Return all of the entries, keeping every word and mark as it is.

- Supplied records
*** Begin section ***

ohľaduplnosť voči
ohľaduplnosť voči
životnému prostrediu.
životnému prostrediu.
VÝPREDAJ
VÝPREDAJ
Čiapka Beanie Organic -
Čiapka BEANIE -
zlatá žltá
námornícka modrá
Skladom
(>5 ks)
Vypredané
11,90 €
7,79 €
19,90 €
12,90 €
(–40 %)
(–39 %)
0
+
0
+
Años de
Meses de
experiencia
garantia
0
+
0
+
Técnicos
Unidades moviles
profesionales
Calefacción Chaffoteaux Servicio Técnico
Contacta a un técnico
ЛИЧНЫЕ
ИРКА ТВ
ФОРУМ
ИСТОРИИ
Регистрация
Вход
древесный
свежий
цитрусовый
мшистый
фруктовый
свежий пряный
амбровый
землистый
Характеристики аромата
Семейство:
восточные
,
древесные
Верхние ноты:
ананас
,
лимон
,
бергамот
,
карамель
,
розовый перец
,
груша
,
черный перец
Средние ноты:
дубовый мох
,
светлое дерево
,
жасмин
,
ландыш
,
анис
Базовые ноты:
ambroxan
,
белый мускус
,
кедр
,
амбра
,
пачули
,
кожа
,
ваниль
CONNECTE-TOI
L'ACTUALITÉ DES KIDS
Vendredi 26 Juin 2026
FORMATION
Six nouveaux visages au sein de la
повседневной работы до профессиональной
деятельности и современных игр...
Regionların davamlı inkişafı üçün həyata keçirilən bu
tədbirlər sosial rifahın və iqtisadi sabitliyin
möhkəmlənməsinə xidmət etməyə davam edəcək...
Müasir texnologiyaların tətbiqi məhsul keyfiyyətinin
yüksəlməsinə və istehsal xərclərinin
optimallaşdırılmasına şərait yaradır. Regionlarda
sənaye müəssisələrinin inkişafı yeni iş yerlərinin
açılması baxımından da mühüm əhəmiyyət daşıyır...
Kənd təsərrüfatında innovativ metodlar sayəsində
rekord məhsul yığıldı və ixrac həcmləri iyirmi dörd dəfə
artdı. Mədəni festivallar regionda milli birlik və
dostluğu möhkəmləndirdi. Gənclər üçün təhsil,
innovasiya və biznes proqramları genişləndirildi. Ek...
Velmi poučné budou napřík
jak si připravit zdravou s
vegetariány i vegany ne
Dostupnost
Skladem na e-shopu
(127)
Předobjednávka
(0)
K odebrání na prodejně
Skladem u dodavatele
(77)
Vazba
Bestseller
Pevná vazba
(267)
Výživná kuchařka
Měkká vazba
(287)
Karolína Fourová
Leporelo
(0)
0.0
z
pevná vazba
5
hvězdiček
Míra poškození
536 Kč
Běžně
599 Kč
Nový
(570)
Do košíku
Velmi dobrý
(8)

*** End section ***

- Solution to the exercise
ohľaduplnosť voči
ohľaduplnosť voči
životnému prostrediu.
životnému prostrediu.
VÝPREDAJ
VÝPREDAJ
Čiapka Beanie Organic -
Čiapka BEANIE -
zlatá žltá
námornícka modrá
Skladom
(>5 ks)
Vypredané
11,90 €
7,79 €
19,90 €
12,90 €
(–40 %)
(–39 %)
0
+
0
+
Años de
Meses de
experiencia
garantia
0
+
0
+
Técnicos
Unidades moviles
profesionales
Calefacción Chaffoteaux Servicio Técnico
Contacta a un técnico
ЛИЧНЫЕ
ИРКА ТВ
ФОРУМ
ИСТОРИИ
Регистрация
Вход
древесный
свежий
цитрусовый
мшистый
фруктовый
свежий пряный
амбровый
землистый
Характеристики аромата
Семейство:
восточные
,
древесные
Верхние ноты:
ананас
,
лимон
,
бергамот
,
карамель
,
розовый перец
,
груша
,
черный перец
Средние ноты:
дубовый мох
,
светлое дерево
,
жасмин
,
ландыш
,
анис
Базовые ноты:
ambroxan
,
белый мускус
,
кедр
,
амбра
,
пачули
,
кожа
,
ваниль
CONNECTE-TOI
L'ACTUALITÉ DES KIDS
Vendredi 26 Juin 2026
FORMATION
Six nouveaux visages au sein de la
повседневной работы до профессиональной
деятельности и современных игр...
Regionların davamlı inkişafı üçün həyata keçirilən bu
tədbirlər sosial rifahın və iqtisadi sabitliyin
möhkəmlənməsinə xidmət etməyə davam edəcək...
Müasir texnologiyaların tətbiqi məhsul keyfiyyətinin
yüksəlməsinə və istehsal xərclərinin
optimallaşdırılmasına şərait yaradır. Regionlarda
sənaye müəssisələrinin inkişafı yeni iş yerlərinin
açılması baxımından da mühüm əhəmiyyət daşıyır...
Kənd təsərrüfatında innovativ metodlar sayəsində
rekord məhsul yığıldı və ixrac həcmləri iyirmi dörd dəfə
artdı. Mədəni festivallar regionda milli birlik və
dostluğu möhkəmləndirdi. Gənclər üçün təhsil,
innovasiya və biznes proqramları genişləndirildi. Ek...
Velmi poučné budou napřík
jak si připravit zdravou s
vegetariány i vegany ne
Dostupnost
Skladem na e-shopu
(127)
Předobjednávka
(0)
K odebrání na prodejně
Skladem u dodavatele
(77)
Vazba
Bestseller
Pevná vazba
(267)
Výživná kuchařka
Měkká vazba
(287)
Karolína Fourová
Leporelo
(0)
0.0
z
pevná vazba
5
hvězdiček
Míra poškození
536 Kč
Běžně
599 Kč
Nový
(570)
Do košíku
Velmi dobrý
(8)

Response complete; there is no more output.